SpaceX President Gwynne Shotwell told FAA Administrator Bryan Bedford the company is targeting 10,000 rocket launches a year within five years. “I don’t think today we’re the limiting factor,” Bedford added.
The target aligns with Elon Musk’s March 31 post on X: “In 4 or 5 years, there will be a launch every hour.” Hourly launches would total about 8,760 annually.
SpaceX currently flies about 160 orbital missions a year. It completed 154 launches in 2025 and hit 50 by late April 2026, per SpaceDaily. The entire world managed about 250 launches last year.
The 10,000 target represents a roughly 60-fold increase over SpaceX’s own current pace and a 40-fold increase over global output.
SpaceX needs 51 times its current FAA approval to hit the target
The FAA has approved SpaceX for a combined 195 launches per year across its four active sites.

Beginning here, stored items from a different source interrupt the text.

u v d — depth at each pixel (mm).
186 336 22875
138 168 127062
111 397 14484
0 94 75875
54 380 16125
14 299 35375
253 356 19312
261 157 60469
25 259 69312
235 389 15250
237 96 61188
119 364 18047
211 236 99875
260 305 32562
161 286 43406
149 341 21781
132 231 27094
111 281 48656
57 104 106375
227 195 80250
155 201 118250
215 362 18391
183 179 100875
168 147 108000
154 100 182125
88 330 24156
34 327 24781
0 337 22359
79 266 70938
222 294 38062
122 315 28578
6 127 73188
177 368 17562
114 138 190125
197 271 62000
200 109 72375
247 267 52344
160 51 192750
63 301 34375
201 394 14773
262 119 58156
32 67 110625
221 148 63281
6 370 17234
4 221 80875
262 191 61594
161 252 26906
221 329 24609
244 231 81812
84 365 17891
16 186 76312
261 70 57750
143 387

Starbase in Texas holds a 25-launch annual cap after the FAA raised it from 5 in May 2025.
Kennedy Space Center’s Launch Complex 39A was cleared for 44 Starship launches per year in a February 2026 environmental impact statement. Two new Starship pads at Cape Canaveral Space Force Station can handle 76 annually. Vandenberg in California was recently approved for 50 Falcon 9 launches, up from 36.
Getting from 195 approved launches to 10,000 requires more than building rockets. Laura Forczyk, founder of space consultancy Astralytical, has said the challenge extends to “airspace integration, supply chain and regulatory scaling.”
Casey Dreier of The Planetary Society has argued it would mean “moving from bespoke launch licensing to something closer to airline-style operational approvals.”
Starship V3 is behind schedule and two test flights have failed
Falcon 9 cannot sustain the kind of frequency Shotwell described. Its current pace of one launch every two to three days is already the fastest sustained cadence any orbital rocket has achieved. The 10,000 target depends on Starship reaching full reusability and rapid turnaround.
SpaceX’s next Starship flight test is scheduled for no earlier than May 21 from Starbase. The mission will test upgraded versions of both Super Heavy and Starship, deploy 20 Starlink satellite simulators, and attempt a booster landing at sea.
Two earlier test flights broke apart during flight. The V3 variant is behind the original schedule.
FAA Deputy Associate Administrator Minh Nguyen said at the ASCEND 2026 conference on May 19 that the agency expects “another 1,000 launches and reentries, likely in the next four or five years. SpaceX’s stated target is ten times higher.